◆ **Reading passage**:

There was one big regret I had about my Time at Incahoot's. There was a very nice gal I met there by the name of Marilyn. She was a stunner, brown hair, willowy figure with all the right curves and a chest, a natural chest, of brobdignagian proportions.
She would enter and win every dance or bathing suit contest they held. Now I refer you back to comments I have made about how people held bouncers in low esteem.
While I worked there, Marilyn did not give me the time of day. She was nice, cordial even, and I got to know her, but that was it. I moved to Houston for a while and then came back as I mentioned earlier.
Our paths crossed after I moved back to Tulsa. I asked her out and we finally exchanged information. She was stunned to learn that I actually had a REAL job, and a good one at that.
I took her out to The Fountains, I believe it was, for a champagne brunch with some friends. We went out a few more times. I really, really liked her and I am sure it could have gone somewhere. But, I really hate that word, it negates everything that comes before it...BUT the girl was teetering between a "hot mess" a full fledged train wreck.
Back then, I had pretty high standards, and I have to say now, after having been married to a woman with bipolar disorder, Marilyn was a dream by comparison.
When I went to pick her up at her apartment for our first date, I realized how much drama there was in her life. Her apartment door had been dented up pretty badly by her estranged boyfriend, and he had also broken out all the lights on her car. That is the kind of drama I didn't want or need at that time in my life.
I worked for a reputable company who in a probability would frown on employees being arrested for public altercations. I really didn't want the lights on my new car broken out either. It was pretty obvious that her ex-boyfriend was a bomb waiting to go off. So I thought very long and hard on it.

◆ **Your objective**:
Can you copy the passage about Marilyn word for word, from "Back then, I" up to and including "hard on it."? The entries have no connection to the passage about Marilyn.

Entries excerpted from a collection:
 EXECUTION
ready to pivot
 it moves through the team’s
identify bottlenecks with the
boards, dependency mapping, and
...
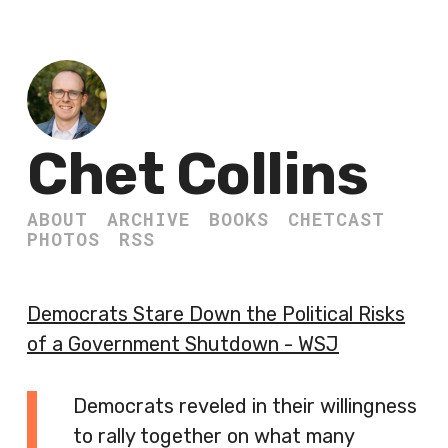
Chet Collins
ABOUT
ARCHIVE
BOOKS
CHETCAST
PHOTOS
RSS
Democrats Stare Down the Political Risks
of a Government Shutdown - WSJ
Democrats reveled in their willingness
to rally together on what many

◆ **Task result**:
Back then, I had pretty high standards, and I have to say now, after having been married to a woman with bipolar disorder, Marilyn was a dream by comparison.
When I went to pick her up at her apartment for our first date, I realized how much drama there was in her life. Her apartment door had been dented up pretty badly by her estranged boyfriend, and he had also broken out all the lights on her car. That is the kind of drama I didn't want or need at that time in my life.
I worked for a reputable company who in a probability would frown on employees being arrested for public altercations. I really didn't want the lights on my new car broken out either. It was pretty obvious that her ex-boyfriend was a bomb waiting to go off. So I thought very long and hard on it.